I have come to a point in my noobish programing that I must see how my program is executed step by step, how my variables change, how my program detoirs because of the different conditions of the small loops that I construct/define , etc...
So what little I know about programming microcontrollers I need a debugger to do those things, to observe and step.So I was wondering is this going to do the job:
I have the Arduino Duemilanove and as I said I am a newbie and if that debugger is not usable I ask you to read why? :-?
If you have windows, you can install AVRStudio and run/debug your sketches in the simulator.
"real" Debugging of the AVR "in circuit" requires more complex hardware (jtag or debugWire) which the arduino hardware doesn't support (I guess that IN THEORY, it could support debugWire...)
Even if it supported such things, why not save your money and debug like they used to?

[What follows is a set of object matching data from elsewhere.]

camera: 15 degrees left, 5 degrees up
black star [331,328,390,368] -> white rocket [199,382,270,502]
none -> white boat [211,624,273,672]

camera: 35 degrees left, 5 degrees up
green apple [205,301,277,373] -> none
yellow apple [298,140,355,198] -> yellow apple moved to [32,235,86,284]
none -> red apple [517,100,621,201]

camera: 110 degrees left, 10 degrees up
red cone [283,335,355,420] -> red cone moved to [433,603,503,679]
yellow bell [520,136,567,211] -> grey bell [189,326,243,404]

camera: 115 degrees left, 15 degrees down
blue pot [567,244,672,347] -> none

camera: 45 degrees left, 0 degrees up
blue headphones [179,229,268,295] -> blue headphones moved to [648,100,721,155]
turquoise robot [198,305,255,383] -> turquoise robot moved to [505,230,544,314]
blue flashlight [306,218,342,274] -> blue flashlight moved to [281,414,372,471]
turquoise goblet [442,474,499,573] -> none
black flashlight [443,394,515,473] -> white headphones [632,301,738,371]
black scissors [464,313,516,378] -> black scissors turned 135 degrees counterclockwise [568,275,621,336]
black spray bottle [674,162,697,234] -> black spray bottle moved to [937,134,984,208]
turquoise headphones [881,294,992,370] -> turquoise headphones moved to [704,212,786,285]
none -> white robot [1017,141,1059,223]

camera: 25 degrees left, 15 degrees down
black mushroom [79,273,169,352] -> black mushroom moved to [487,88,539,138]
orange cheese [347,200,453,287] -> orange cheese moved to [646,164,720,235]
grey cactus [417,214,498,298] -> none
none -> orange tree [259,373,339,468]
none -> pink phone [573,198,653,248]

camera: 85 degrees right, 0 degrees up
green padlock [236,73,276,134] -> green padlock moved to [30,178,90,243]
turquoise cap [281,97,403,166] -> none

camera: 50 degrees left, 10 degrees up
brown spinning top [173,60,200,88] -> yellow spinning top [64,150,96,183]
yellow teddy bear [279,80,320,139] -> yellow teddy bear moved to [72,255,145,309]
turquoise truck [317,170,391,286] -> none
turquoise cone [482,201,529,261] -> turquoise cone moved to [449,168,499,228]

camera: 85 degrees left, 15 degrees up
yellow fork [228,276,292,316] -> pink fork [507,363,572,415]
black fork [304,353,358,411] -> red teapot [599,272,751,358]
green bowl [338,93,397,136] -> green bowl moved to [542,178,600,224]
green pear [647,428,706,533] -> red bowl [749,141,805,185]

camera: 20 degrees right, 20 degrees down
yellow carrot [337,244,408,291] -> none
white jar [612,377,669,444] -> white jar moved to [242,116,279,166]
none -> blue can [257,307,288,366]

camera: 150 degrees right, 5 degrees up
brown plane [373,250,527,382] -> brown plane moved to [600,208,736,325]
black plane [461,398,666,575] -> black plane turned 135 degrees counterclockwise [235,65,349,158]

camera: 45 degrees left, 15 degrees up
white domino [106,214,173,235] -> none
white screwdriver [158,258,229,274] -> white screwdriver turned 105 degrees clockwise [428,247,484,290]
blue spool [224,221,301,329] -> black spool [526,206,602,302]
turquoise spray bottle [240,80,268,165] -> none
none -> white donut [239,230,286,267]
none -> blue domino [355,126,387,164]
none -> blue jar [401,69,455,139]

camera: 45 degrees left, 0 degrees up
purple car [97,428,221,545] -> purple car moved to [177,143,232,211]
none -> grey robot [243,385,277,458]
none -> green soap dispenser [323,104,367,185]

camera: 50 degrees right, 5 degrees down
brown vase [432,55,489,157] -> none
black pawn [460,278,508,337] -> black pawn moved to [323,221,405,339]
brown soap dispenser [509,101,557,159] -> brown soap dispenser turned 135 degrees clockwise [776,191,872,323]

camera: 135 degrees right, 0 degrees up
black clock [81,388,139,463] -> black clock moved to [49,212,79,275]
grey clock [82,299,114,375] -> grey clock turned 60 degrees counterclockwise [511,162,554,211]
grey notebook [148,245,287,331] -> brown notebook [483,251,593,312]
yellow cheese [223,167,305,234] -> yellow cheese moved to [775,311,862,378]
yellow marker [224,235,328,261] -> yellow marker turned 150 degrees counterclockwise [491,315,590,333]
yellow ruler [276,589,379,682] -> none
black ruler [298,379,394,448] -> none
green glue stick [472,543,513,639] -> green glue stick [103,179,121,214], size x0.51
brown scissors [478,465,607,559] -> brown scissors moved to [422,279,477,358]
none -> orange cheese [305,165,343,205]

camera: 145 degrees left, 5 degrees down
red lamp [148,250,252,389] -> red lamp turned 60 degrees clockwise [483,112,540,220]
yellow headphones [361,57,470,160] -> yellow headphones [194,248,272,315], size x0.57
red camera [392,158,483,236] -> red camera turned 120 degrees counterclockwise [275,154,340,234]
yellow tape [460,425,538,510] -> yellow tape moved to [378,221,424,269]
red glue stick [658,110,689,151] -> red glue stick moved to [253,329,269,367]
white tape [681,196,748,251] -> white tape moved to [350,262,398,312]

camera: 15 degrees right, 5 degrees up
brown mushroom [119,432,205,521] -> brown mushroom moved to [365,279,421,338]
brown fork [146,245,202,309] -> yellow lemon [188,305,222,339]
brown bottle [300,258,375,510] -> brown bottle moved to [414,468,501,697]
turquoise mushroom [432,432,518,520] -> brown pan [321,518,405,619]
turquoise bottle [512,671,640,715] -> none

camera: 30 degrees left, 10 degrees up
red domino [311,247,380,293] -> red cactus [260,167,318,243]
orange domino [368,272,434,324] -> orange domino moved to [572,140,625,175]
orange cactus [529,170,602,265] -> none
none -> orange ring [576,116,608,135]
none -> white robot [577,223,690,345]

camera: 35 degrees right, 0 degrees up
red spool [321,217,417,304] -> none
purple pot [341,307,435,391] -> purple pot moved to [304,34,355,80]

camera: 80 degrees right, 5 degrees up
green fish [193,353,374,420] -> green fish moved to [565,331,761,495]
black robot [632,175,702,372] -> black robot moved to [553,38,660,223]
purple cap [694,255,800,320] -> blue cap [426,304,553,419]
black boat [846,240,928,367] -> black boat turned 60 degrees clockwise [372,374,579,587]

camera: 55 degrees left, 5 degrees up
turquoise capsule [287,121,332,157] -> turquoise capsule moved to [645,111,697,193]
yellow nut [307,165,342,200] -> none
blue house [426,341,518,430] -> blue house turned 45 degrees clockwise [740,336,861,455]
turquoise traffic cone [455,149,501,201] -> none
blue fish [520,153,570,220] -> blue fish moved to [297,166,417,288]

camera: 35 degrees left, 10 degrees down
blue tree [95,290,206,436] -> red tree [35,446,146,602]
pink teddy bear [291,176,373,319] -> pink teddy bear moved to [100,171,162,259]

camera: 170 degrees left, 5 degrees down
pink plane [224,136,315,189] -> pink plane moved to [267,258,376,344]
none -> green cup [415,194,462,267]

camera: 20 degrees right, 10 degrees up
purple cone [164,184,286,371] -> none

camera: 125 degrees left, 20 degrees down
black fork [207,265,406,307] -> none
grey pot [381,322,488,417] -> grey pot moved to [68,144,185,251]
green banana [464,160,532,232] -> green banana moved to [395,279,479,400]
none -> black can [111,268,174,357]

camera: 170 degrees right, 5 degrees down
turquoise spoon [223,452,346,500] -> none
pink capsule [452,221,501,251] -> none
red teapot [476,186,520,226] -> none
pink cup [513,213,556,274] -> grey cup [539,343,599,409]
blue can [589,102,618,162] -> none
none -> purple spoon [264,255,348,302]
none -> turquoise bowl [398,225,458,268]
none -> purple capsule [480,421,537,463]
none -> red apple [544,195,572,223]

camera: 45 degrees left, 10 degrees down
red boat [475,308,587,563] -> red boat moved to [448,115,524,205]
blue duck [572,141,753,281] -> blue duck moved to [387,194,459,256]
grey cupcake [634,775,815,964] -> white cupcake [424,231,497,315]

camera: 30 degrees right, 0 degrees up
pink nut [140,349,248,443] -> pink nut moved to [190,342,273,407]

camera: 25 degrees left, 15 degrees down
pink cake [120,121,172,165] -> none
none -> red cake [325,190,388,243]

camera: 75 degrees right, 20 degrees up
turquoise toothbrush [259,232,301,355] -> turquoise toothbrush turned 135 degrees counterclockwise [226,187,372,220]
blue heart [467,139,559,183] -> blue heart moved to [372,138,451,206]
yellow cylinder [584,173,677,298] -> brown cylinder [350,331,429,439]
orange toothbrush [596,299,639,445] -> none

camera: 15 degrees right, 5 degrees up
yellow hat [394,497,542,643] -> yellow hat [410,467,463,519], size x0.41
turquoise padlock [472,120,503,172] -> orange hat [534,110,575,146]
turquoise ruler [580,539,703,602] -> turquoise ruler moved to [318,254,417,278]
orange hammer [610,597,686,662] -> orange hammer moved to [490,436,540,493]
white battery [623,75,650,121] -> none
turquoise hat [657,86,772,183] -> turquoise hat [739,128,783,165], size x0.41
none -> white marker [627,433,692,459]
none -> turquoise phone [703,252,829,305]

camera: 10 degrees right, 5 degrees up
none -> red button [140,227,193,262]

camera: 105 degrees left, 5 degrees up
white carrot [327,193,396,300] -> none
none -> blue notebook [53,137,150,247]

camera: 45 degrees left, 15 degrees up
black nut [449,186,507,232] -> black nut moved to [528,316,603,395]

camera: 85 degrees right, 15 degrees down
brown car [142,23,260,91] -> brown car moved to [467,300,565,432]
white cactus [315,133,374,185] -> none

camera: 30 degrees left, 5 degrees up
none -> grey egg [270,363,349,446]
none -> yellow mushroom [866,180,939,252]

There is nothing stopping you from adding delays in the part you are debugging, and printing to serial where it is step-by-step at a pace you can follow.
You could even write a function that will wait untill you send a character over serial, giving the 'next step' method that so many modern IDE's offer for debugging purposes.
PS: if it is time critical code, trial&error is the only way to go (as far as I know).
please take note about the time critical code part
I did when I talked about:-
flapping pins / LEDs up and down
That is just an instruction and there are very few tasks that are that time critical. If they are that critical then they are not suited to this processor.
Grumpy mike, please take note about the time critical code part in regards to the trial&error approach
If things are really time critical, you compile to the assembler level (or decompile the object code), pull out your microprocessor data sheet, and start counting cycles.